Kamala Harris Calls for Private Health Insurance To Be Replaced With Medicaid For All

David Spencer

Democratic Senator Kamala Harris, who last week announced her intentions to run for the Democrat nomination for President in 2020, has called for all private health insurance to be "eliminated" and replaced with a Medicaid system for all, during a speech in Iowa.

At the CNN Town Hall event, Harris also defended some of the actions she took while Attorney-General in California, according to the Daily Mail.

Speaking to a receptive audience of Iowa Democrats, Harris argued that the American people deserved to be able to access healthcare without all the bureaucracy involved with going through your insurance provider first.

"We need to have Medicare for all," she asserted. "That's just the bottom line. The idea is that everyone gets access to medical care, and you don't have to go through the process of going through an insurance company, having them give you approval, going through the paperwork, all of the delay that may require."

Her conclusion was that private insurers should no longer be part of the American healthcare system. "Let's eliminate all of that. Let's move on," Harris declared.

Inevitably, the Republican Party were quick to leap on her comments as further evidence that the Democrats want to move to a system they describe as socialized medicine.

A spokesman for the Republican Party, Michael Ahrens, tweeted a scathing putdown on Harris' comments.

The idea is certainly becoming more mainstream as more and more American's get frustrated with perceived inequalities in their healthcare system.

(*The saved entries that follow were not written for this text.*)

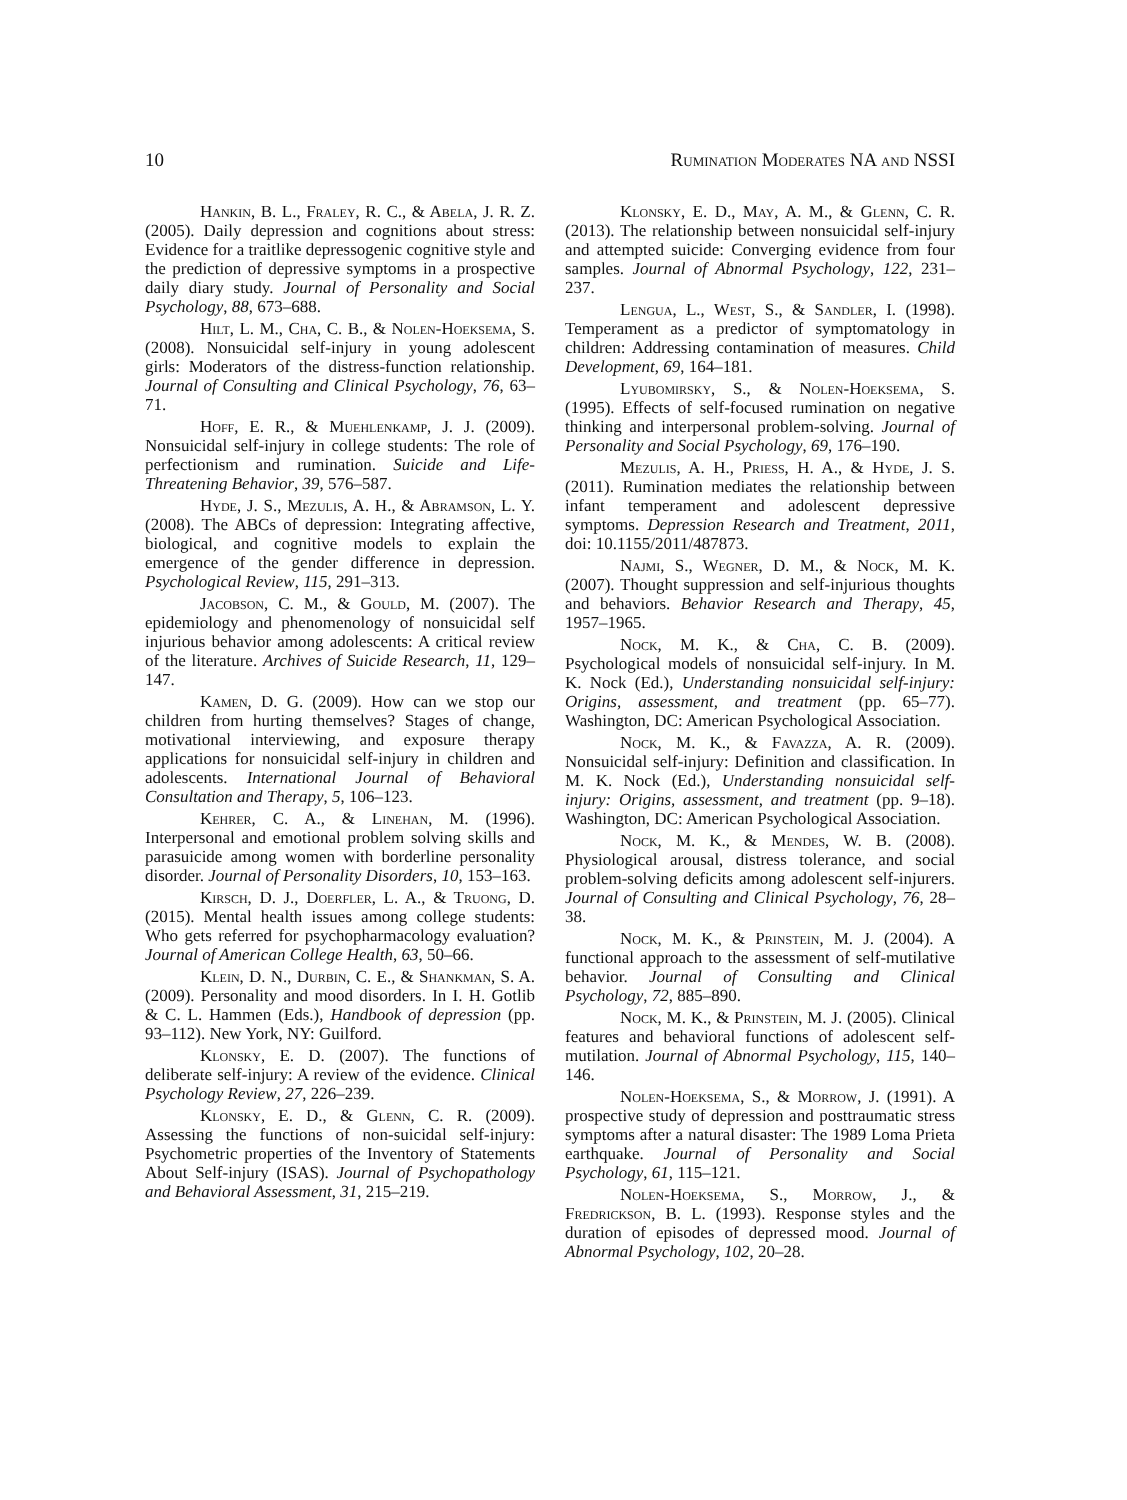10 Rumination Moderates NA and NSSI
Hankin, B. L., Fraley, R. C., & Abela, J. R. Z. (2005). Daily depression and cognitions about stress: Evidence for a traitlike depressogenic cognitive style and the prediction of depressive symptoms in a prospective daily diary study. Journal of Personality and Social Psychology, 88, 673–688.
Hilt, L. M., Cha, C. B., & Nolen-Hoeksema, S. (2008). Nonsuicidal self-injury in young adolescent girls: Moderators of the distress-function relationship. Journal of Consulting and Clinical Psychology, 76, 63–71.
Hoff, E. R., & Muehlenkamp, J. J. (2009). Nonsuicidal self-injury in college students: The role of perfectionism and rumination. Suicide and Life-Threatening Behavior, 39, 576–587.
Hyde, J. S., Mezulis, A. H., & Abramson, L. Y. (2008). The ABCs of depression: Integrating affective, biological, and cognitive models to explain the emergence of the gender difference in depression. Psychological Review, 115, 291–313.
Jacobson, C. M., & Gould, M. (2007). The epidemiology and phenomenology of nonsuicidal self injurious behavior among adolescents: A critical review of the literature. Archives of Suicide Research, 11, 129–147.
Kamen, D. G. (2009). How can we stop our children from hurting themselves? Stages of change, motivational interviewing, and exposure therapy applications for nonsuicidal self-injury in children and adolescents. International Journal of Behavioral Consultation and Therapy, 5, 106–123.
Kehrer, C. A., & Linehan, M. (1996). Interpersonal and emotional problem solving skills and parasuicide among women with borderline personality disorder. Journal of Personality Disorders, 10, 153–163.
Kirsch, D. J., Doerfler, L. A., & Truong, D. (2015). Mental health issues among college students: Who gets referred for psychopharmacology evaluation? Journal of American College Health, 63, 50–66.
Klein, D. N., Durbin, C. E., & Shankman, S. A. (2009). Personality and mood disorders. In I. H. Gotlib & C. L. Hammen (Eds.), Handbook of depression (pp. 93–112). New York, NY: Guilford.
Klonsky, E. D. (2007). The functions of deliberate self-injury: A review of the evidence. Clinical Psychology Review, 27, 226–239.
Klonsky, E. D., & Glenn, C. R. (2009). Assessing the functions of non-suicidal self-injury: Psychometric properties of the Inventory of Statements About Self-injury (ISAS). Journal of Psychopathology and Behavioral Assessment, 31, 215–219.
Klonsky, E. D., May, A. M., & Glenn, C. R. (2013). The relationship between nonsuicidal self-injury and attempted suicide: Converging evidence from four samples. Journal of Abnormal Psychology, 122, 231–237.
Lengua, L., West, S., & Sandler, I. (1998). Temperament as a predictor of symptomatology in children: Addressing contamination of measures. Child Development, 69, 164–181.
Lyubomirsky, S., & Nolen-Hoeksema, S. (1995). Effects of self-focused rumination on negative thinking and interpersonal problem-solving. Journal of Personality and Social Psychology, 69, 176–190.
Mezulis, A. H., Priess, H. A., & Hyde, J. S. (2011). Rumination mediates the relationship between infant temperament and adolescent depressive symptoms. Depression Research and Treatment, 2011, doi: 10.1155/2011/487873.
Najmi, S., Wegner, D. M., & Nock, M. K. (2007). Thought suppression and self-injurious thoughts and behaviors. Behavior Research and Therapy, 45, 1957–1965.
Nock, M. K., & Cha, C. B. (2009). Psychological models of nonsuicidal self-injury. In M. K. Nock (Ed.), Understanding nonsuicidal self-injury: Origins, assessment, and treatment (pp. 65–77). Washington, DC: American Psychological Association.
Nock, M. K., & Favazza, A. R. (2009). Nonsuicidal self-injury: Definition and classification. In M. K. Nock (Ed.), Understanding nonsuicidal self-injury: Origins, assessment, and treatment (pp. 9–18). Washington, DC: American Psychological Association.
Nock, M. K., & Mendes, W. B. (2008). Physiological arousal, distress tolerance, and social problem-solving deficits among adolescent self-injurers. Journal of Consulting and Clinical Psychology, 76, 28–38.
Nock, M. K., & Prinstein, M. J. (2004). A functional approach to the assessment of self-mutilative behavior. Journal of Consulting and Clinical Psychology, 72, 885–890.
Nock, M. K., & Prinstein, M. J. (2005). Clinical features and behavioral functions of adolescent self-mutilation. Journal of Abnormal Psychology, 115, 140–146.
Nolen-Hoeksema, S., & Morrow, J. (1991). A prospective study of depression and posttraumatic stress symptoms after a natural disaster: The 1989 Loma Prieta earthquake. Journal of Personality and Social Psychology, 61, 115–121.
Nolen-Hoeksema, S., Morrow, J., & Fredrickson, B. L. (1993). Response styles and the duration of episodes of depressed mood. Journal of Abnormal Psychology, 102, 20–28.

Harris was also questioned about prosecuting death penalty cases in California while she was Attorney-General there. She claimed that it was her duty to uphold the law even though she is opposed to the death penalty personally.

"It's a flawed system," she said of capital punishment in response to one question. "It is applied unequally based on race and based on income.'

She also defended the fact that she failed to take a policy position on fatal shooting legislation in 2015. Her reasoning was that as Attorney-General, it would have been her office's responsibility to draft this legislation had it been approved. She clearly believes that given the importance of that role, it was imperative for her office to stay out of the heated political debates over the issue.